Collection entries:
Content starts
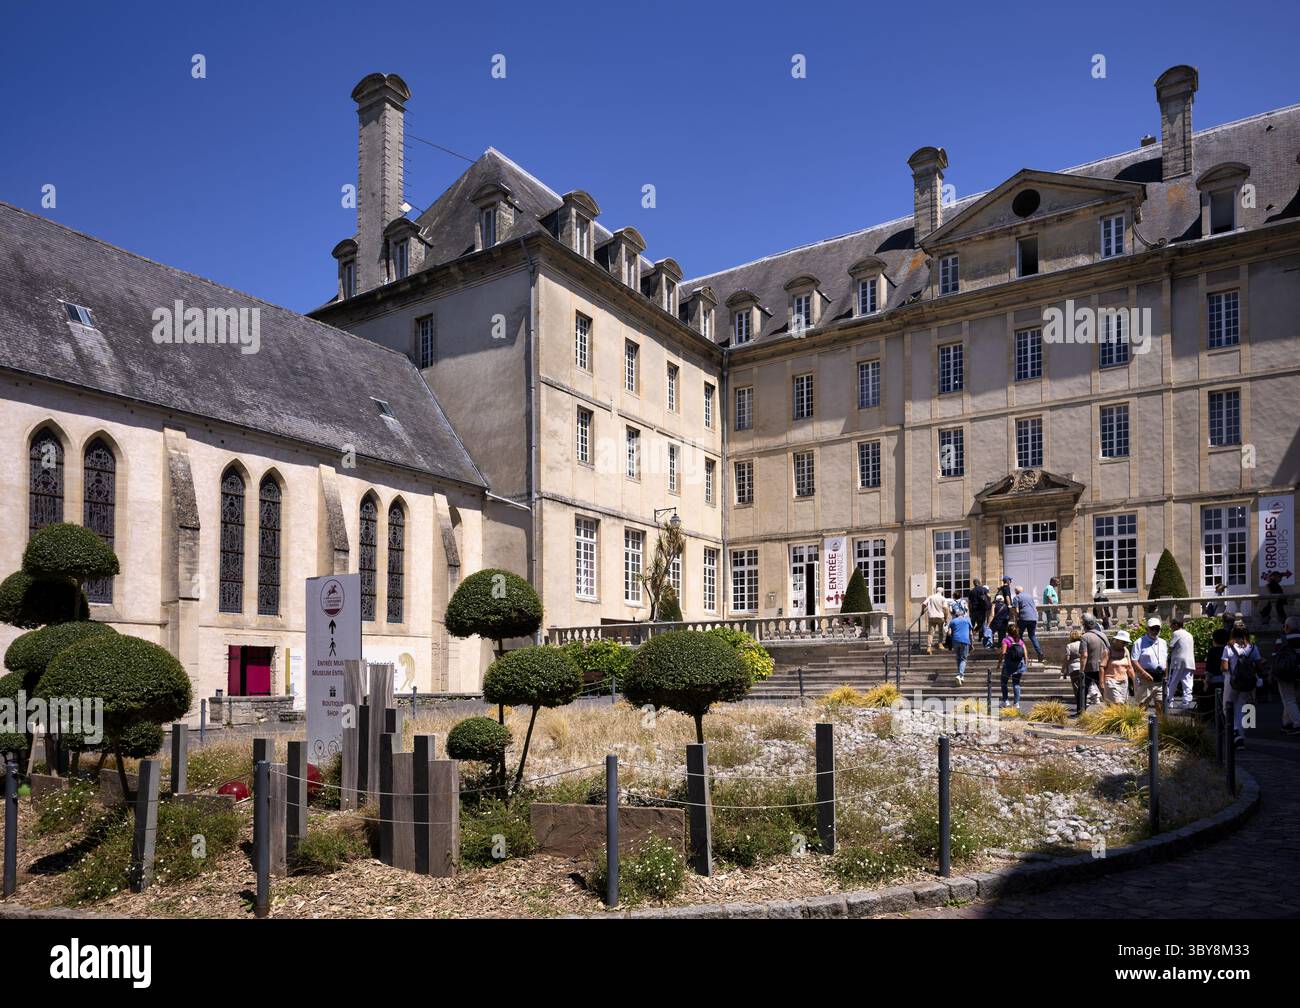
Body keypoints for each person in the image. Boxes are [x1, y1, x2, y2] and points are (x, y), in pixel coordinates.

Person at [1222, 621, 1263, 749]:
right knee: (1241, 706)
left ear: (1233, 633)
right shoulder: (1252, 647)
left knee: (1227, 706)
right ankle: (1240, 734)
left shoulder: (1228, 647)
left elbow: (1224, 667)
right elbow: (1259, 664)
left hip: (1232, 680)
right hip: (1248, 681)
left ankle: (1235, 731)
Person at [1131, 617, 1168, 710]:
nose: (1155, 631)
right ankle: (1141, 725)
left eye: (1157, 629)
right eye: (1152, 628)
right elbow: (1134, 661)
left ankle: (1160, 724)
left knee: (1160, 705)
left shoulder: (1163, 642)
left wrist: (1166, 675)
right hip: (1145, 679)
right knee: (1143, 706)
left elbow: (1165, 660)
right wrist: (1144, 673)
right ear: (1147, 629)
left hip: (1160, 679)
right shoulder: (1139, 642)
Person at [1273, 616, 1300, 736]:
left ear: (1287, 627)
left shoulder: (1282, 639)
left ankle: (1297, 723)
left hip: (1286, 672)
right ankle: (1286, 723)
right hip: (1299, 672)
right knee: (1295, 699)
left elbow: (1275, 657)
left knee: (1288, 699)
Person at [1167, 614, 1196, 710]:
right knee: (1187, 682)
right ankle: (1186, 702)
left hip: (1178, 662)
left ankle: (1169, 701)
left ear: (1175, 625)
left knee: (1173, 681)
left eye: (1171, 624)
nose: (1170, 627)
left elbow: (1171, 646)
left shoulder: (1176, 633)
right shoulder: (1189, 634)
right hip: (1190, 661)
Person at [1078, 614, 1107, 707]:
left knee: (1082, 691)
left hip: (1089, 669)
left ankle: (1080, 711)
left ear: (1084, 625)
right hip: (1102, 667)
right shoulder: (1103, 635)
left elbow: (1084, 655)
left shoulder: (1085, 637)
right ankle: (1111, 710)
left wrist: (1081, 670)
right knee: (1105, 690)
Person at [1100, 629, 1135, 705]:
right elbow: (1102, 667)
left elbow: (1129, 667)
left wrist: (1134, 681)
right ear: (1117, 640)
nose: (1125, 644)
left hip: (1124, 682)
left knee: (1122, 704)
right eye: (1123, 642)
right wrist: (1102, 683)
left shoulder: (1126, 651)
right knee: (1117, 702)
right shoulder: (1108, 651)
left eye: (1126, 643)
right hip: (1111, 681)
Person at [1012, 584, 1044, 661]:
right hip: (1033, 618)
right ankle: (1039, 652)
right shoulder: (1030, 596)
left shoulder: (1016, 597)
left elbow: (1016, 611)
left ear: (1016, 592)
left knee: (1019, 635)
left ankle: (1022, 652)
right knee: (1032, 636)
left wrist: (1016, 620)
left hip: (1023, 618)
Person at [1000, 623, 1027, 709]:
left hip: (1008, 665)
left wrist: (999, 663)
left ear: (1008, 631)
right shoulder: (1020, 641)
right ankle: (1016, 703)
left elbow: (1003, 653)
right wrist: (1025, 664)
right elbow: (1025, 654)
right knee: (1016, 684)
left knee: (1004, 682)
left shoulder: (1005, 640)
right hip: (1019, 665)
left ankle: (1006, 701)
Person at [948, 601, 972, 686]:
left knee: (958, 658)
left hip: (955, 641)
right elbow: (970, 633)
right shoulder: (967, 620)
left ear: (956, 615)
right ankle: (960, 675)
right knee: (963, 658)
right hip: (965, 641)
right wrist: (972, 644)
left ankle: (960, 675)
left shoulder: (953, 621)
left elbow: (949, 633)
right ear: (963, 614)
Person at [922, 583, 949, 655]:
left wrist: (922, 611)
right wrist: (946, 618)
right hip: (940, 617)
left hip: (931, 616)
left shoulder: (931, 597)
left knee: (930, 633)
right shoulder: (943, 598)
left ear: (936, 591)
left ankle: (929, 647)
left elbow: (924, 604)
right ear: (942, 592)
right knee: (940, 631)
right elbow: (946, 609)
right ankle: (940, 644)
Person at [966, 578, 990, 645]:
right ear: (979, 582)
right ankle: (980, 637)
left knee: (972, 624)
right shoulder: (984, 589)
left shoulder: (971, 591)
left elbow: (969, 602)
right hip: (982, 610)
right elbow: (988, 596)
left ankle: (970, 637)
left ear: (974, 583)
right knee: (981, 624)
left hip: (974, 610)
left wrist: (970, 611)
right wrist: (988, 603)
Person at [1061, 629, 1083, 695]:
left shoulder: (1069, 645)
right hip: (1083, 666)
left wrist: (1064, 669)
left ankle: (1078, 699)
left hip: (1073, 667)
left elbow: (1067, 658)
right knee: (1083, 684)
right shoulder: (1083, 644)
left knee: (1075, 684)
Content ends
Content starts
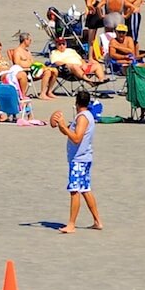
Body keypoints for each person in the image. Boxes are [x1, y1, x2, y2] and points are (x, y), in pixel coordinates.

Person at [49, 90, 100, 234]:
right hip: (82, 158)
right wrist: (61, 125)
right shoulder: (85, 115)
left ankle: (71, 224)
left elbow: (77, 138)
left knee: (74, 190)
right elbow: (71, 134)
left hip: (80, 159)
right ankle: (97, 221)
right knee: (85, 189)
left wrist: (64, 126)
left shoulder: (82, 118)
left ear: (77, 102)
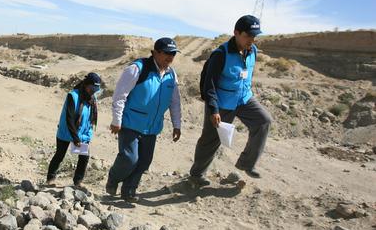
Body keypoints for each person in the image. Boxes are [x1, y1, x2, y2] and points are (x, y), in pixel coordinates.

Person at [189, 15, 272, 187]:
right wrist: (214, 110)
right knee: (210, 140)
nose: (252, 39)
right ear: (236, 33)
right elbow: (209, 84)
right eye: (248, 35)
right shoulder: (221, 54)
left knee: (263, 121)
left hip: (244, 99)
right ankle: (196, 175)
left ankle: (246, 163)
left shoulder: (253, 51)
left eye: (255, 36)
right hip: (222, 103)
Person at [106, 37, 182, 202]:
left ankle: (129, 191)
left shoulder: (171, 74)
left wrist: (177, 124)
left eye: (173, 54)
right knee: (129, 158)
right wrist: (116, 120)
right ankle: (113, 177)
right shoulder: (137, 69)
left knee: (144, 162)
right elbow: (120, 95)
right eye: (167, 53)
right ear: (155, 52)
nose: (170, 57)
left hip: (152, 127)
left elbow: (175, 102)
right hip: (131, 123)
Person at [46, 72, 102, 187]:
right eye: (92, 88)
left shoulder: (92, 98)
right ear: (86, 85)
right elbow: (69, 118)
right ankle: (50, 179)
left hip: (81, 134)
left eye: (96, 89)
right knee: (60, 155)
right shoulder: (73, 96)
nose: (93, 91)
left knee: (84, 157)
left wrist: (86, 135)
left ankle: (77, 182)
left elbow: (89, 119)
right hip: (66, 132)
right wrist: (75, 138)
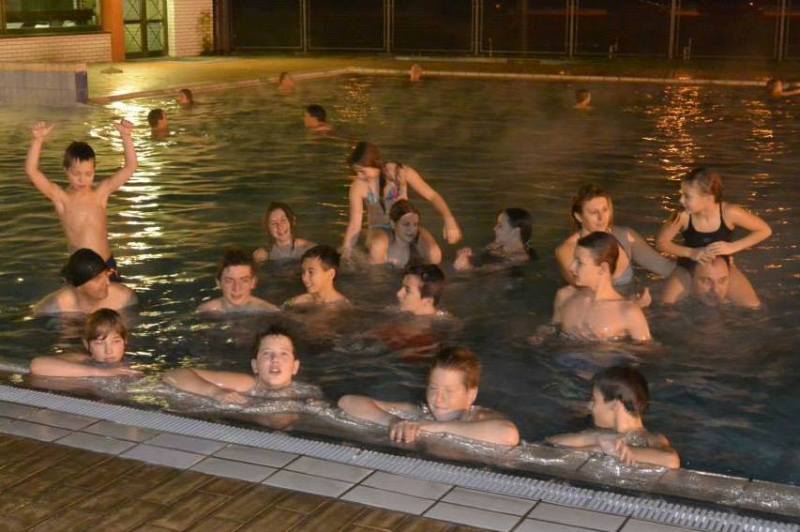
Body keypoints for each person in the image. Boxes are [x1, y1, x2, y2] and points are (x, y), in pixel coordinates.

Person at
Content ends
Content starts
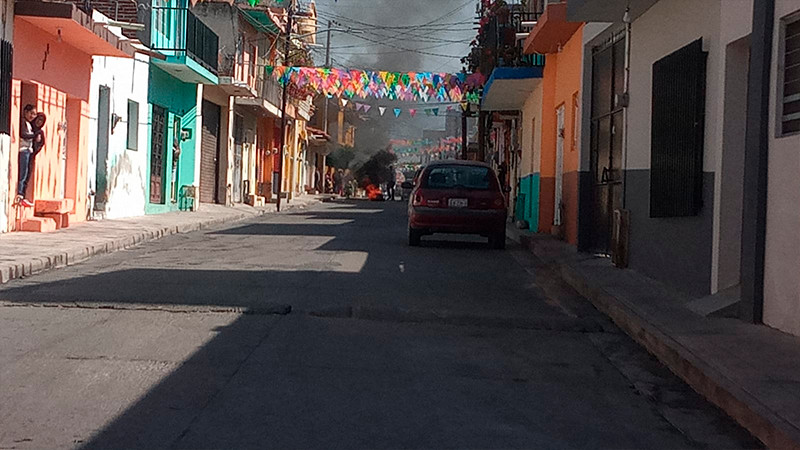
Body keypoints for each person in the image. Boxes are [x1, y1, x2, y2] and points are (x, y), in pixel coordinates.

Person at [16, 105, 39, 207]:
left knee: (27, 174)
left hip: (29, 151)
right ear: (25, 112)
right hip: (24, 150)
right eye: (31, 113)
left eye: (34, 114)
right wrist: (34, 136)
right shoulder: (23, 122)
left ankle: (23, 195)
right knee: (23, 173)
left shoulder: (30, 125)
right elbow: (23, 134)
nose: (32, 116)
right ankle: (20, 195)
Content ends
_Work to complete_
Could you set down, word for word, only the lines above from the line with "left shoulder: (1085, 637)" to the line with "right knee: (940, 631)", including both?

_Response below_
left shoulder: (1085, 637)
right ankle: (1111, 710)
left wrist: (1081, 670)
right knee: (1105, 690)
Person at [1100, 629, 1135, 705]:
right elbow: (1102, 667)
left elbow: (1129, 667)
left wrist: (1134, 681)
right ear: (1117, 640)
nose: (1125, 644)
left hip: (1124, 682)
left knee: (1122, 704)
right eye: (1123, 642)
right wrist: (1102, 683)
left shoulder: (1126, 651)
right knee: (1117, 702)
right shoulder: (1108, 651)
left eye: (1126, 643)
right hip: (1111, 681)
Person at [1012, 584, 1044, 661]:
right hip: (1033, 618)
right ankle: (1039, 652)
right shoulder: (1030, 596)
left shoulder: (1016, 597)
left elbow: (1016, 611)
left ear: (1016, 592)
left knee: (1019, 635)
left ankle: (1022, 652)
right knee: (1032, 636)
left wrist: (1016, 620)
left hip: (1023, 618)
Person at [1000, 623, 1027, 709]:
left hip: (1008, 665)
left wrist: (999, 663)
left ear: (1008, 631)
right shoulder: (1020, 641)
right ankle: (1016, 703)
left elbow: (1003, 653)
right wrist: (1025, 664)
right elbow: (1025, 654)
right knee: (1016, 684)
left knee: (1004, 682)
left shoulder: (1005, 640)
right hip: (1019, 665)
left ankle: (1006, 701)
Person at [948, 601, 972, 686]:
left knee: (958, 658)
left hip: (955, 641)
right elbow: (970, 633)
right shoulder: (967, 620)
left ear: (956, 615)
right ankle: (960, 675)
right knee: (963, 658)
right hip: (965, 641)
right wrist: (972, 644)
left ankle: (960, 675)
left shoulder: (953, 621)
left elbow: (949, 633)
right ear: (963, 614)
Person at [922, 583, 949, 655]:
left wrist: (922, 611)
right wrist: (946, 618)
right hip: (940, 617)
left hip: (931, 616)
left shoulder: (931, 597)
left knee: (930, 633)
right shoulder: (943, 598)
left ear: (936, 591)
left ankle: (929, 647)
left elbow: (924, 604)
right ear: (942, 592)
right knee: (940, 631)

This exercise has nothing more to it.